Our results demonstrate the high diagnostic performance of TL using a pretrained CNN, which is comparable to experienced ARs in classifying primary liver cancers using three-phasic DCE-CT. Our results also clarify that TL using particular pretrained CNNs (GoogLeNet and Inception-v3) was robust against misregistration of DCE-CT images, even if the pretrained CNNs were trained using RGB images without misalignment in the color channels [6]. One of the common features between GoogLeNet and Inception-v3 is the inception architecture, which enables efficient parameter reduction and allows for training high-quality networks on relatively modest-sized training sets [7, 8]. This architecture may relate to the robustness against misregistration and higher diagnostic performance of TL using multiphasic DCE-CT images. However, further study is required to confirm this.

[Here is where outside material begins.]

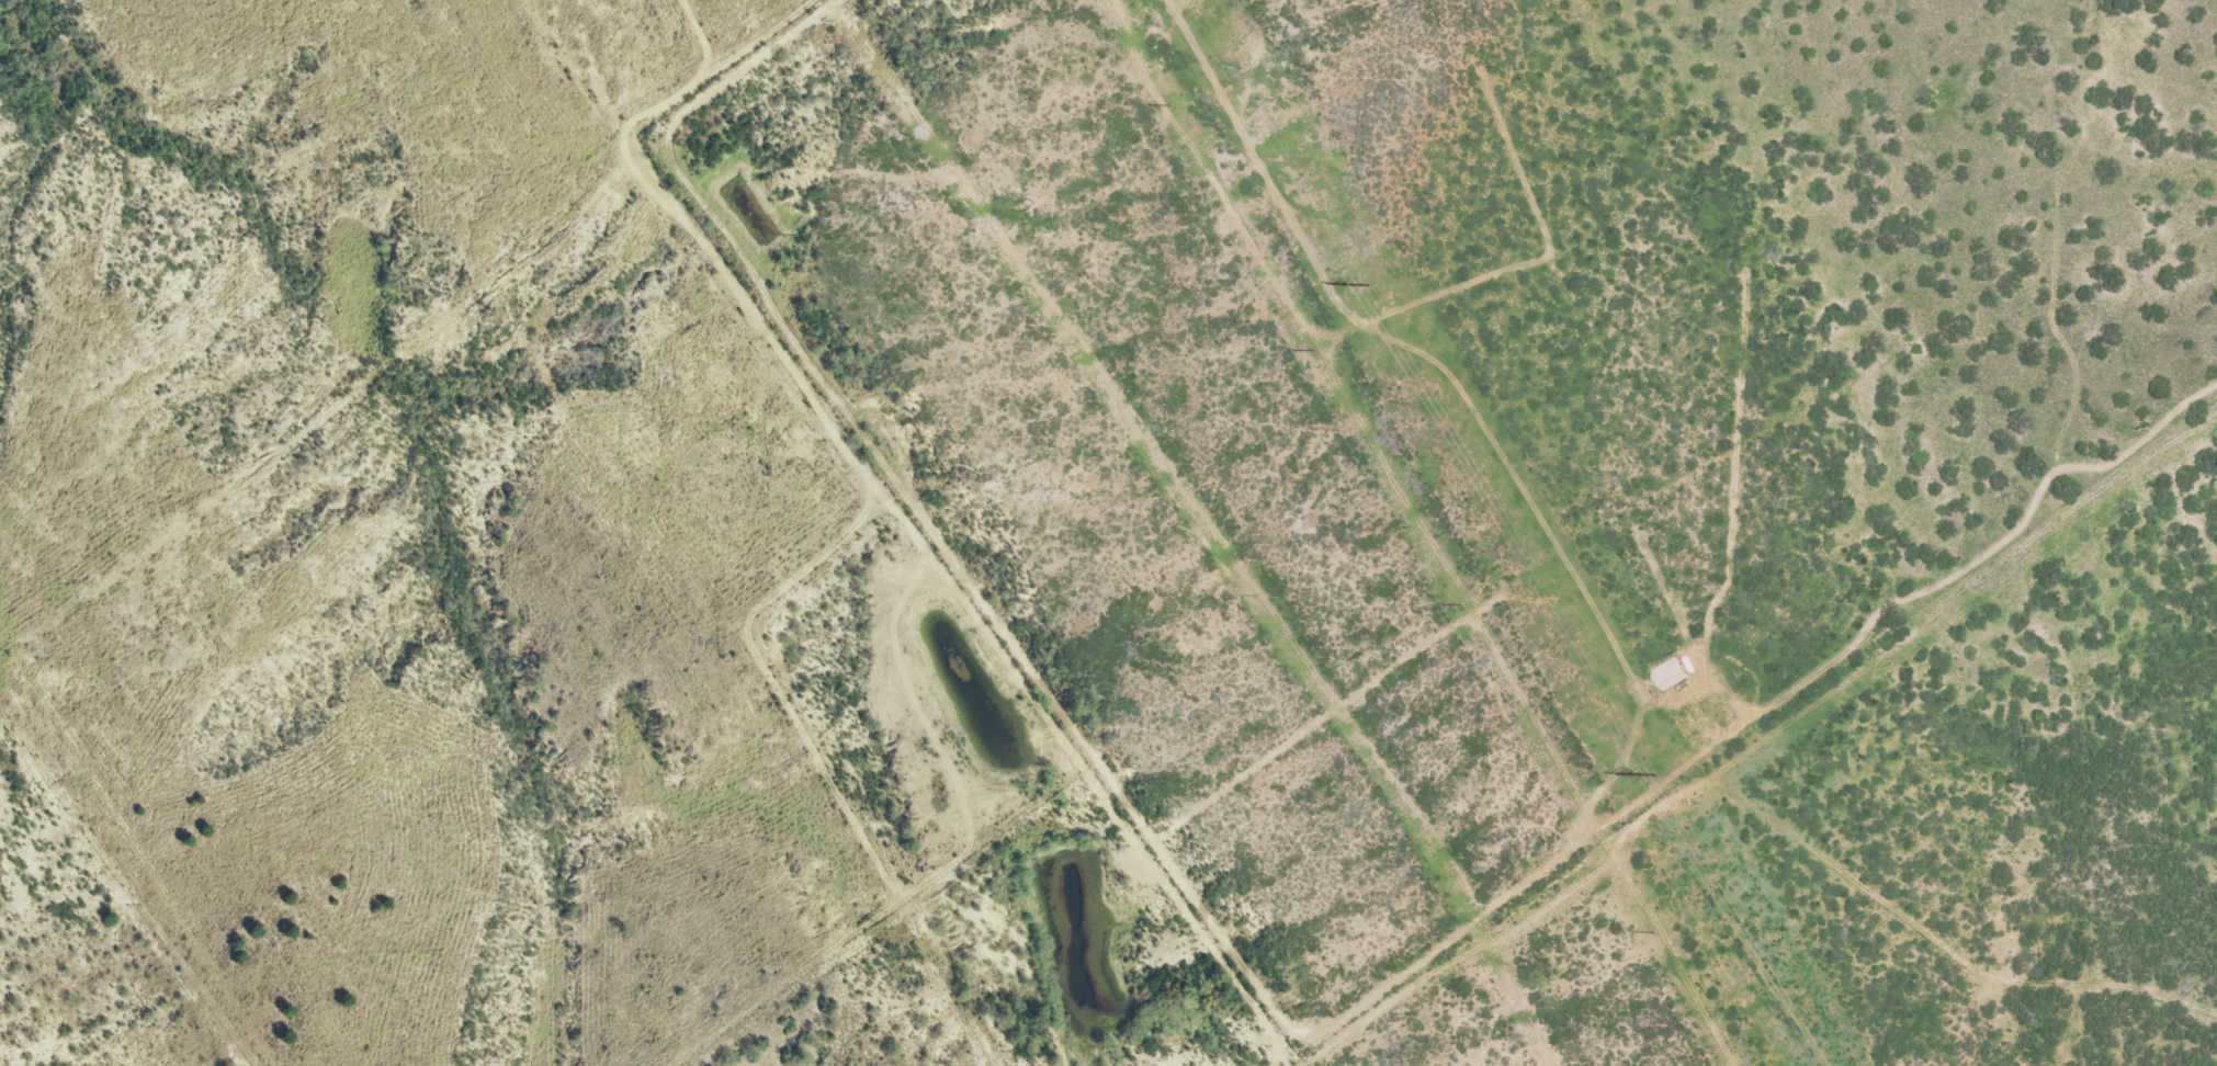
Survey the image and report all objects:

Our findings in this study can accelerate the application of TL using pretrained CNNs, not only in dynamic contrast-enhanced study, but also for multiparametric imaging, such as magnetic resonance imaging. This is because this approach can be more easily applied in a clinical setting, without time-consuming registration procedures and using smaller training datasets compared to conventional deep learning algorithms using untrained CNNs [3]. However, special caution should be exercised when applied this approach to hollow organs, such as the heart or alimentary tract, which are frequently accompanied by skew-type deformations, because some CNNs were not robust to skew misregistration.

In conclusion, TL using pretrained CNNs is robust against misregistrations and comparable to experienced ARs in the classification of primary liver cancers using three-phasic DCE-CT. Therefore, there is no need for the correction of misregistrations for TL using pretrained CNNs.